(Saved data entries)

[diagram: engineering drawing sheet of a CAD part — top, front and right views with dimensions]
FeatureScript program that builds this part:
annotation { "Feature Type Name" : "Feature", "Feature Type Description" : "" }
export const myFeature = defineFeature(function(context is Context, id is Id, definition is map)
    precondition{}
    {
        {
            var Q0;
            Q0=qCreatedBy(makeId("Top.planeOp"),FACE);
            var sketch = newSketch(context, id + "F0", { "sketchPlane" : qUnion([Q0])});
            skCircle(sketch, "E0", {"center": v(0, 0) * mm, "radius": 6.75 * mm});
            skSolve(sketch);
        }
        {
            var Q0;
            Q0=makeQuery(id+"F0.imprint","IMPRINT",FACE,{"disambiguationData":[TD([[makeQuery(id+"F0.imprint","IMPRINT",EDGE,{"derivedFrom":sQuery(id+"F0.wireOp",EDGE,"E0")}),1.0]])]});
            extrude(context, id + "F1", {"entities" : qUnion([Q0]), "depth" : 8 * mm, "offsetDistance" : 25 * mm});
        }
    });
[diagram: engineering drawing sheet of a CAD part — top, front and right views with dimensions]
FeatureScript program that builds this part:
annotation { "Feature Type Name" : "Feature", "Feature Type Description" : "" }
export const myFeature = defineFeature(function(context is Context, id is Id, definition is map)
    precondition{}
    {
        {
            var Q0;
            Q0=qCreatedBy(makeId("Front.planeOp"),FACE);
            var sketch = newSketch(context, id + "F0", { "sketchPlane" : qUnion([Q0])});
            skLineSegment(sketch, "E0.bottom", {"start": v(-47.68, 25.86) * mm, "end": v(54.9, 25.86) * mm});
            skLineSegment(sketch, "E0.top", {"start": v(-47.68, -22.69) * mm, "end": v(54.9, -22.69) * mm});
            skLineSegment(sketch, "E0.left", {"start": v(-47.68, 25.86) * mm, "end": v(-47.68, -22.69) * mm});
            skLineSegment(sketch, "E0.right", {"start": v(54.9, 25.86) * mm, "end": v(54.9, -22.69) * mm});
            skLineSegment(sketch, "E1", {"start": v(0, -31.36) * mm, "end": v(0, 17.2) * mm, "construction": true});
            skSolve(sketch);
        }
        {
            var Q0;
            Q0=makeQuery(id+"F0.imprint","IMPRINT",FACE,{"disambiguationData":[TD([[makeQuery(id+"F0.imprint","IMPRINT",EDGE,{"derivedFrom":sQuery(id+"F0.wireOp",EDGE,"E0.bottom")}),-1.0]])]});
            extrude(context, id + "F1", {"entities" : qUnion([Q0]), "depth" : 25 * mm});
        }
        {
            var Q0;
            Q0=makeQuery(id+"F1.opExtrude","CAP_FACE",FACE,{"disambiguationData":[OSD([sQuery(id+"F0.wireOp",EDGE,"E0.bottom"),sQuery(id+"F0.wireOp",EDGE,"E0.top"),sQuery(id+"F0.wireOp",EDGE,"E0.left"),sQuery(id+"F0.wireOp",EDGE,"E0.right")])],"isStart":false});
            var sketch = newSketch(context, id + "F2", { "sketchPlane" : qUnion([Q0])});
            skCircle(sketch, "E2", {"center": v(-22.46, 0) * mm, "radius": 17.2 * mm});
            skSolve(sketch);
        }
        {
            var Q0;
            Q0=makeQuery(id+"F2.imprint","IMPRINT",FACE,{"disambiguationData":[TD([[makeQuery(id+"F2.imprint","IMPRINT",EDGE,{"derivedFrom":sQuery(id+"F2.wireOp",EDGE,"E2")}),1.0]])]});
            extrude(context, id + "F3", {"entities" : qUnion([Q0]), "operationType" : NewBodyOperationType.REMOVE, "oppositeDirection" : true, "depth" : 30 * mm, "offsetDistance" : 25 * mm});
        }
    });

Task goal: Count the lines above that contain the string "entities" and give only the number.

Exercise solution: 3